» **BRIEF**:
Rewrite the lines of every entry below, replacing "common name" with "vernacular name" and keeping everything else the same. Leave the pictures out of your answer.
+++
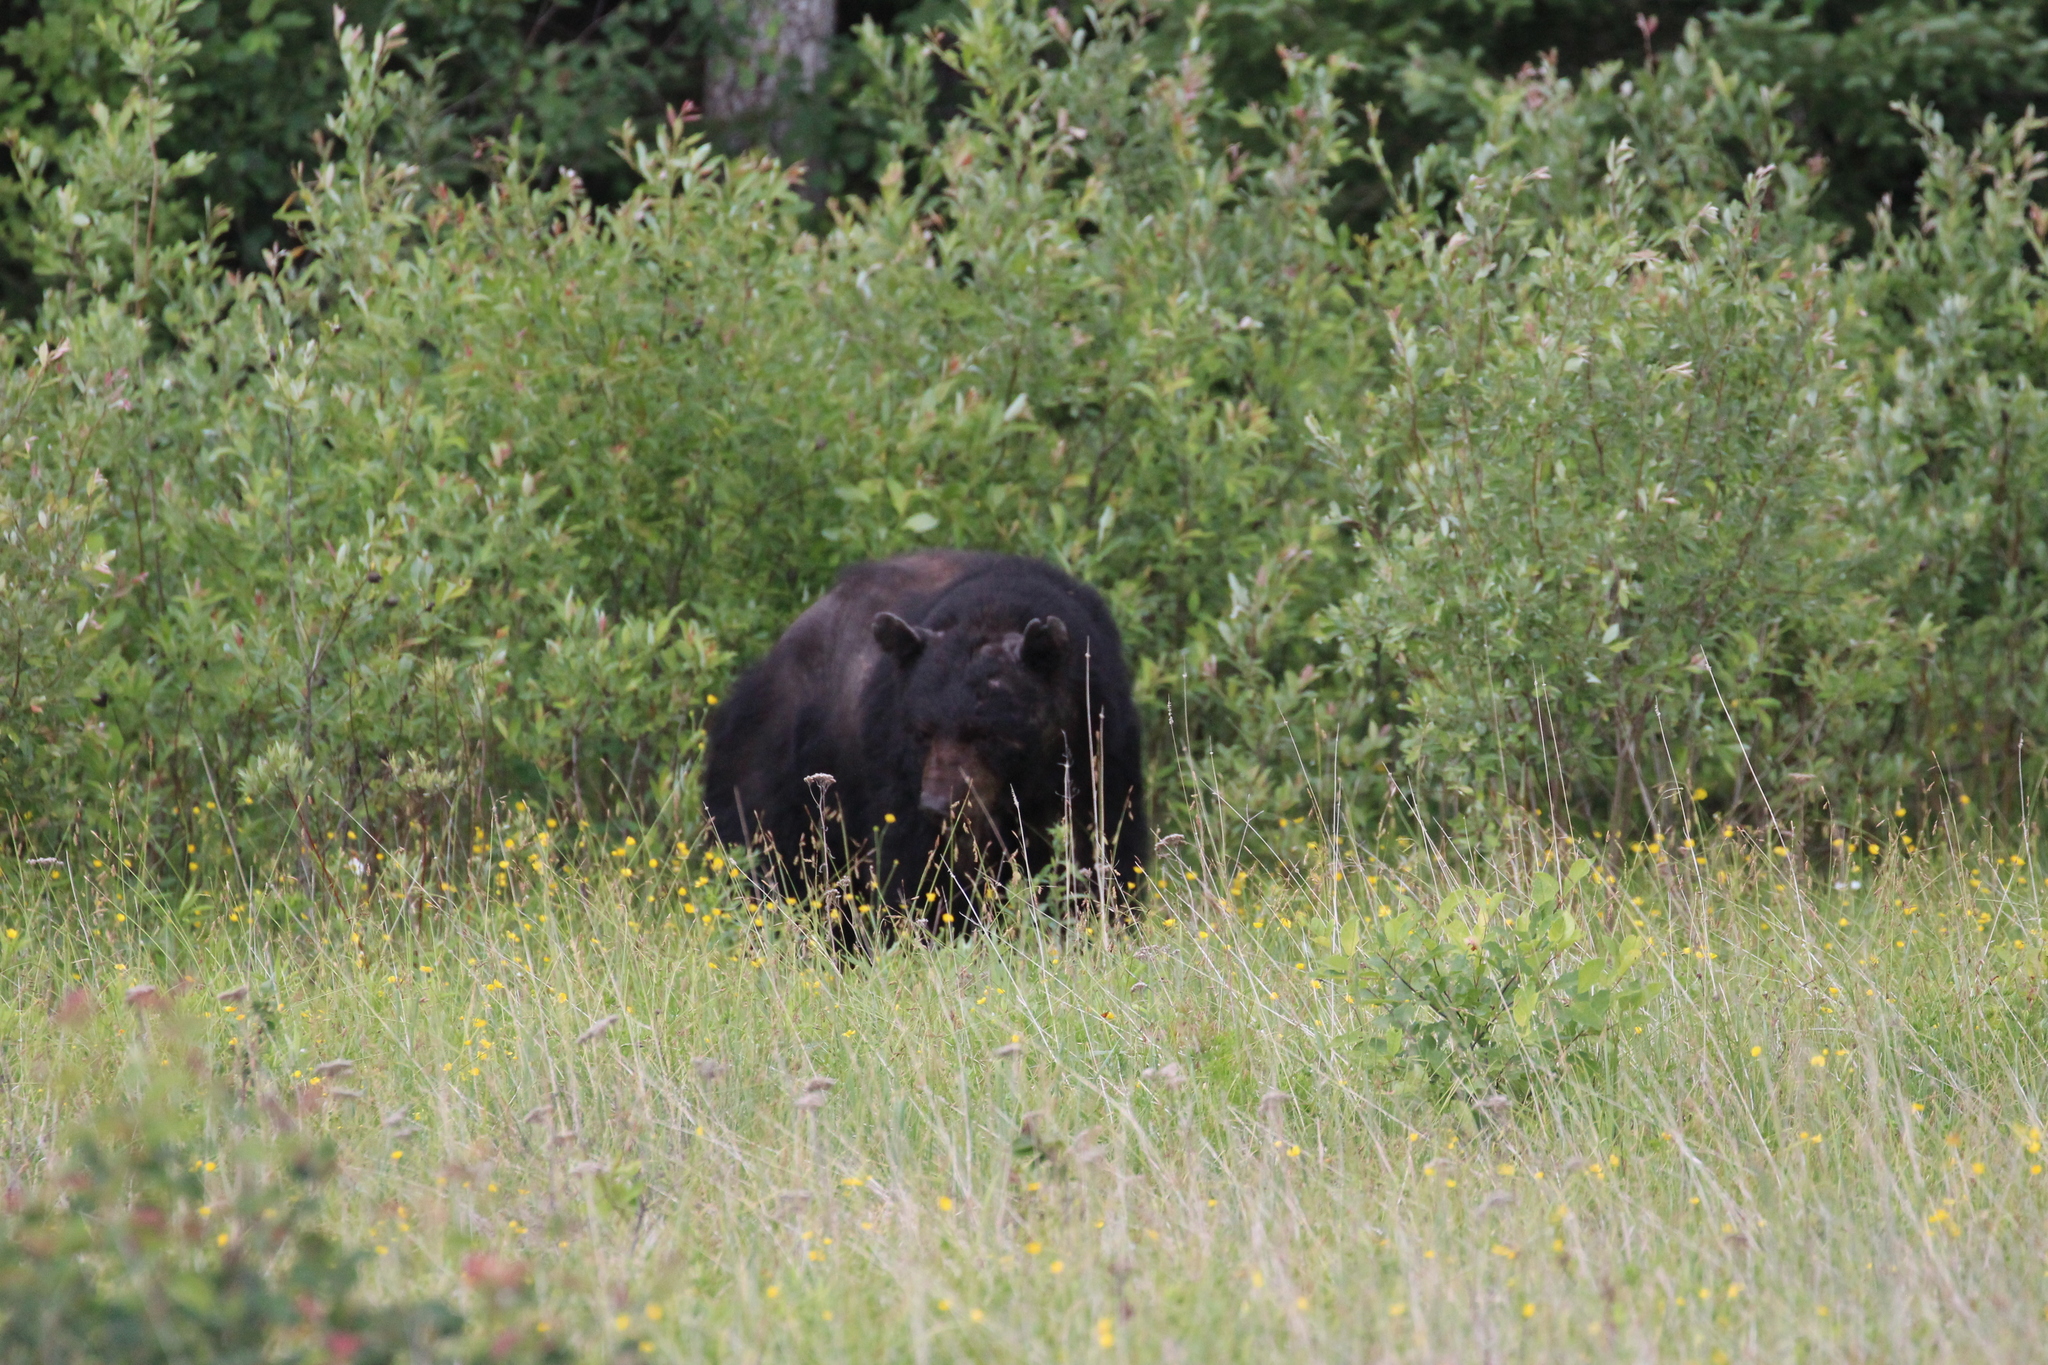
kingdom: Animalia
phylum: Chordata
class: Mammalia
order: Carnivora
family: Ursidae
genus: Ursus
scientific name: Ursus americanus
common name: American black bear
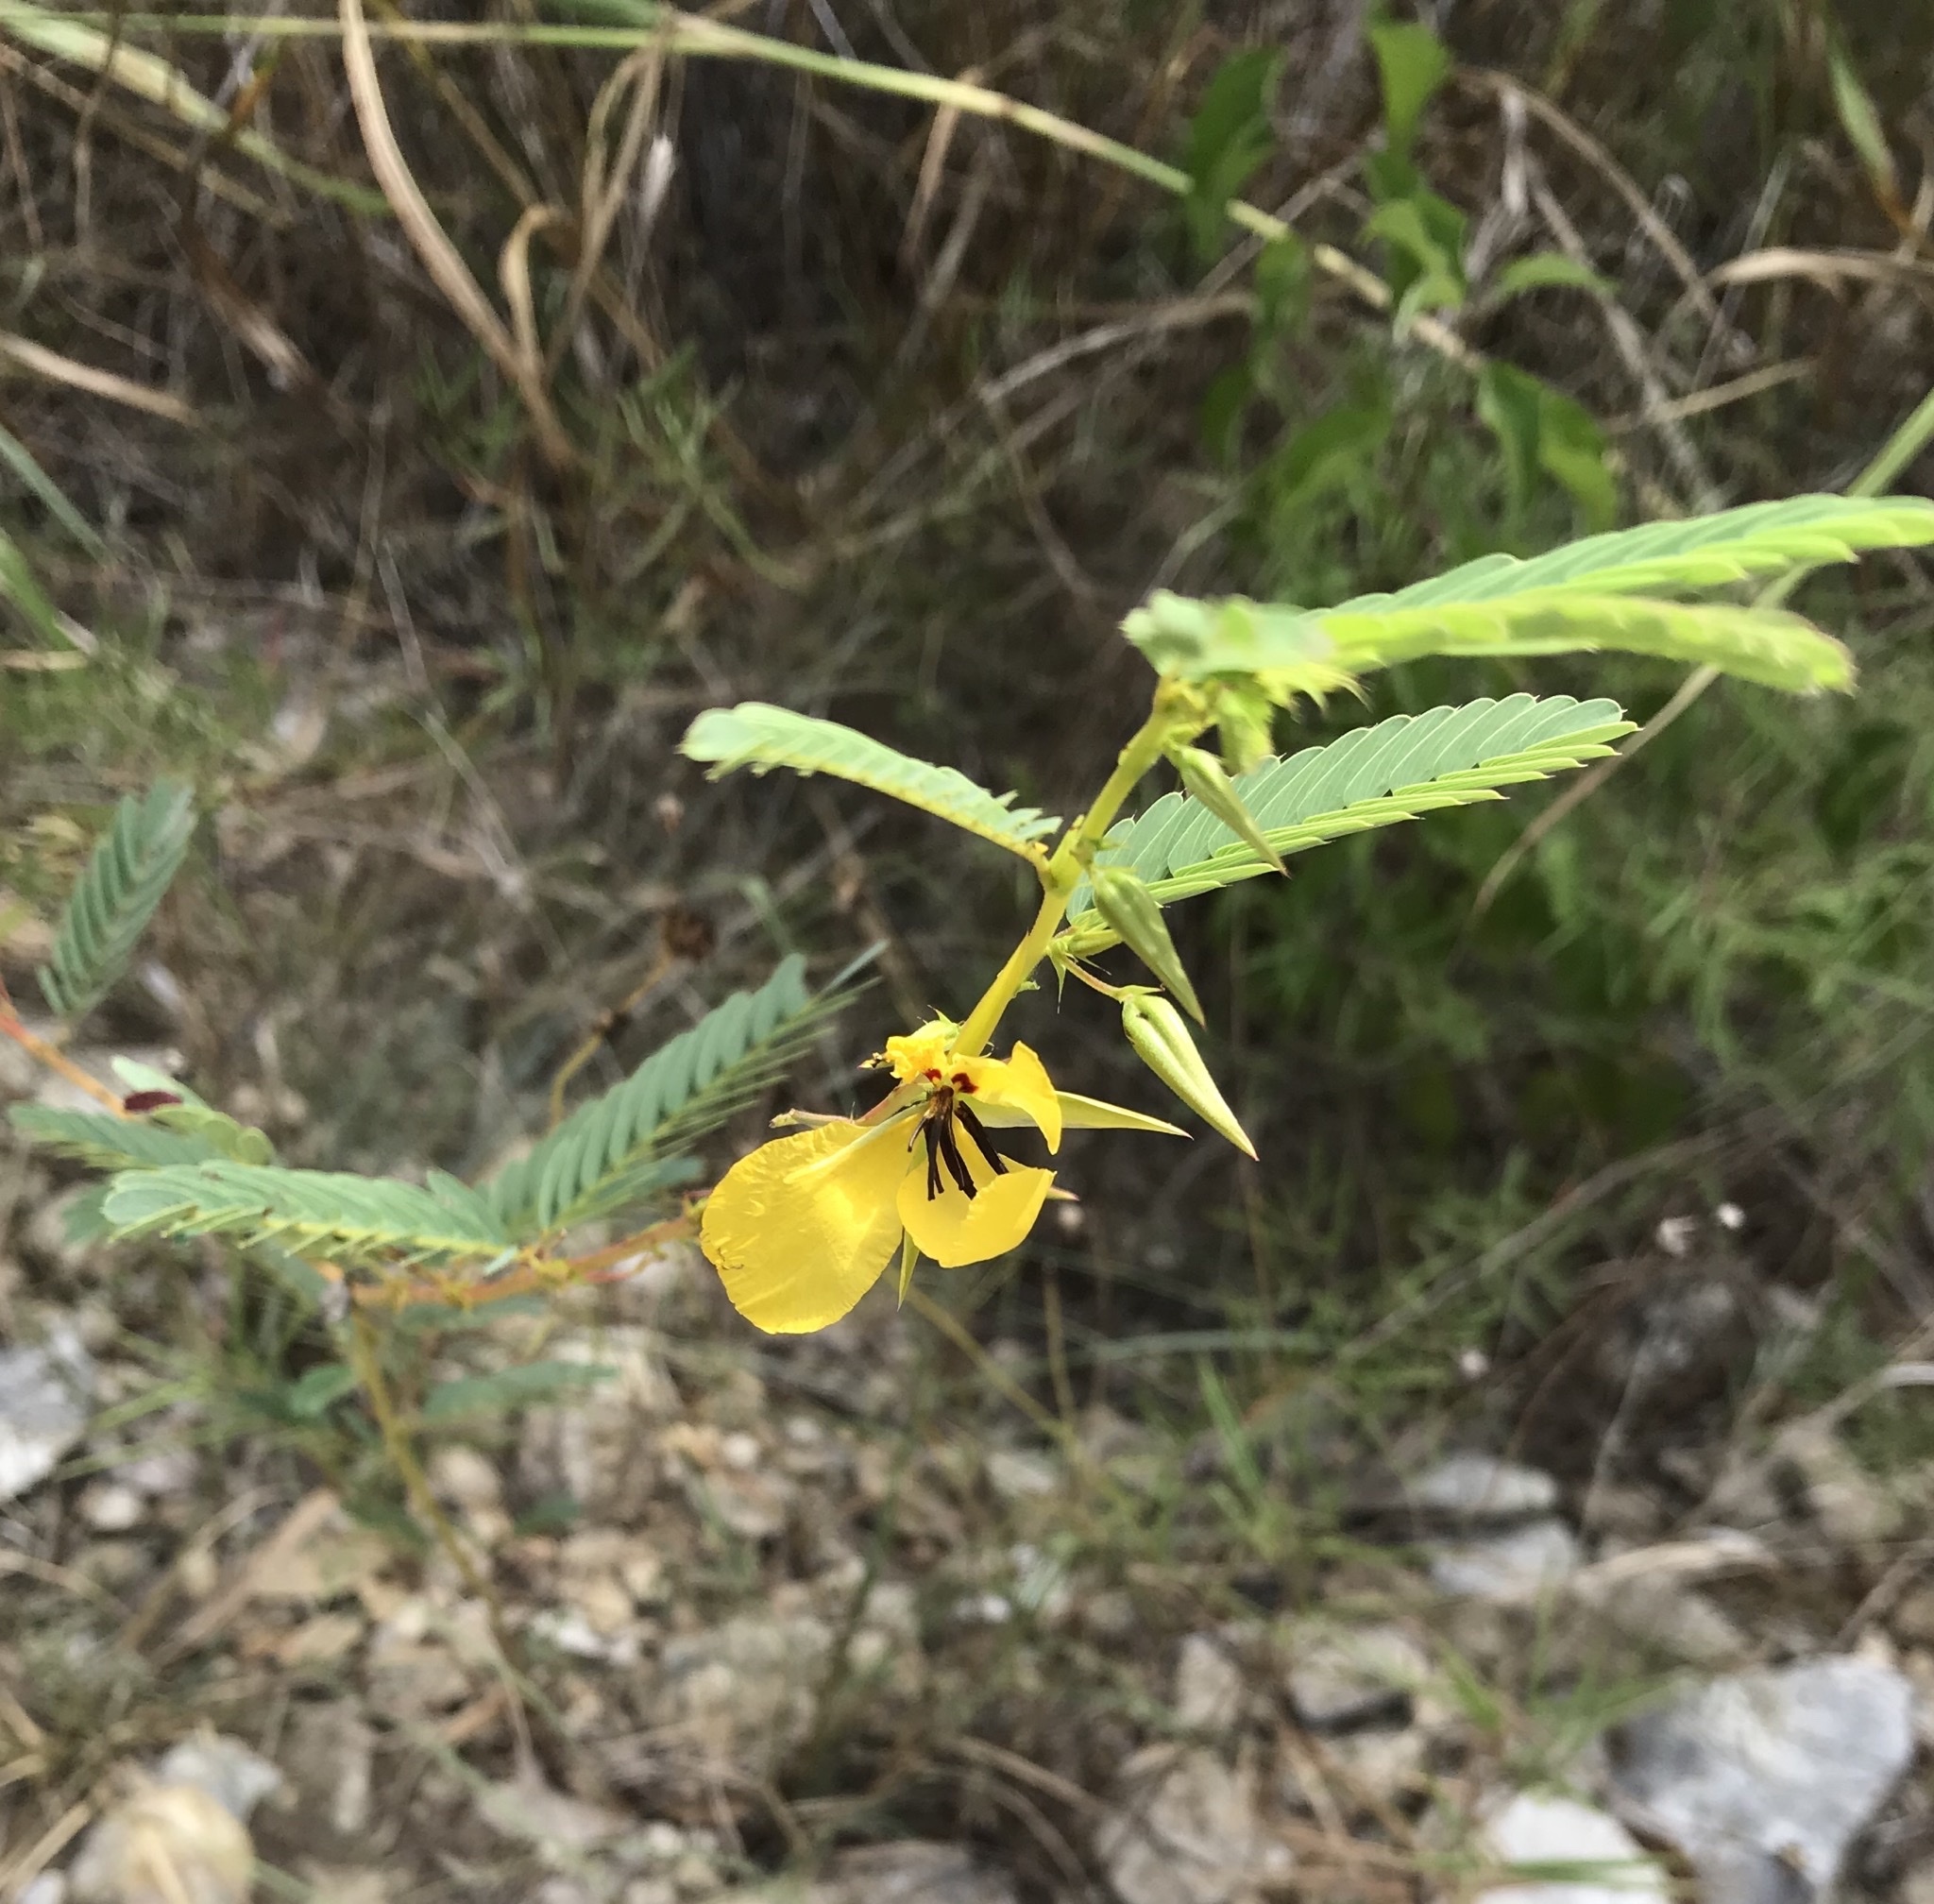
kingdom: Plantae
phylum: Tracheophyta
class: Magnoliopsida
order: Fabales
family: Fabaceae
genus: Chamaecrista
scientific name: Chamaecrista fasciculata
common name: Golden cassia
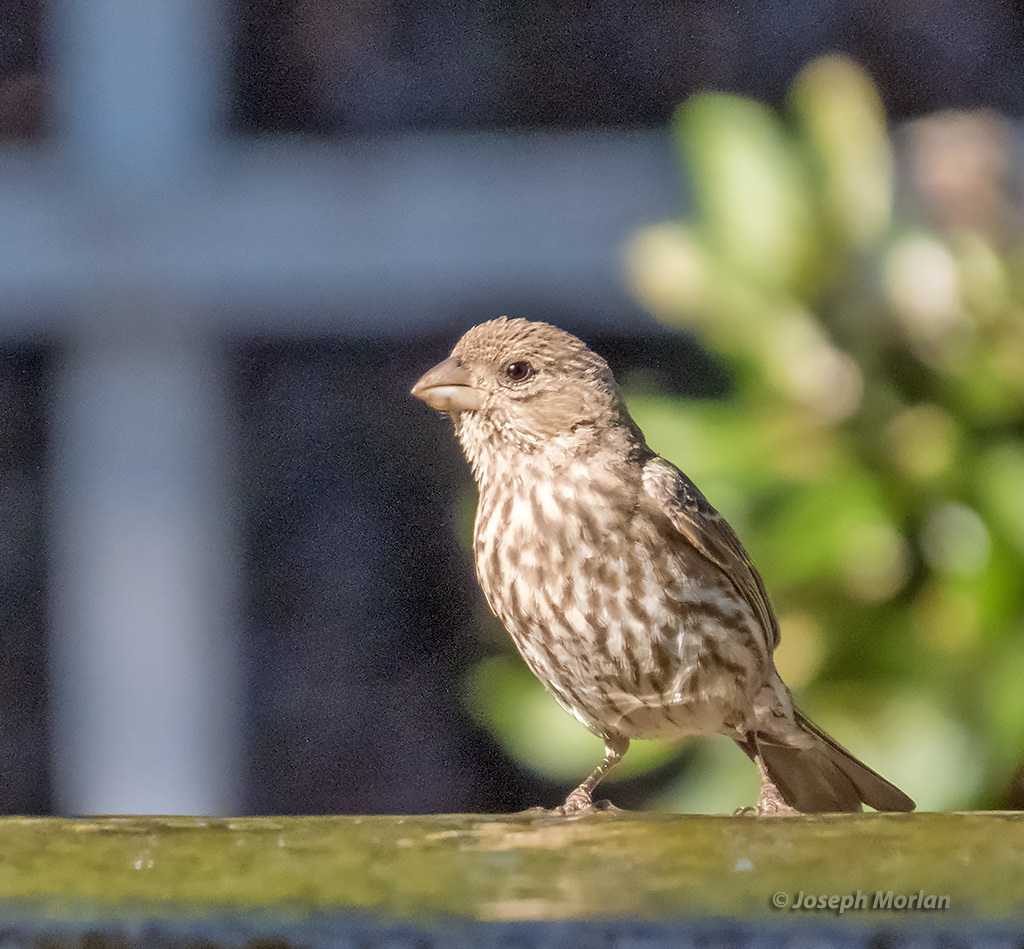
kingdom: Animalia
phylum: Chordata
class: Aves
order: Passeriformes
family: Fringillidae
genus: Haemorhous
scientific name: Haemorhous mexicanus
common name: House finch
+++
» **ANSWER TO THIS EXERCISE**:
kingdom: Animalia
phylum: Chordata
class: Mammalia
order: Carnivora
family: Ursidae
genus: Ursus
scientific name: Ursus americanus
vernacular name: American black bear
kingdom: Plantae
phylum: Tracheophyta
class: Magnoliopsida
order: Fabales
family: Fabaceae
genus: Chamaecrista
scientific name: Chamaecrista fasciculata
vernacular name: Golden cassia
kingdom: Animalia
phylum: Chordata
class: Aves
order: Passeriformes
family: Fringillidae
genus: Haemorhous
scientific name: Haemorhous mexicanus
vernacular name: House finch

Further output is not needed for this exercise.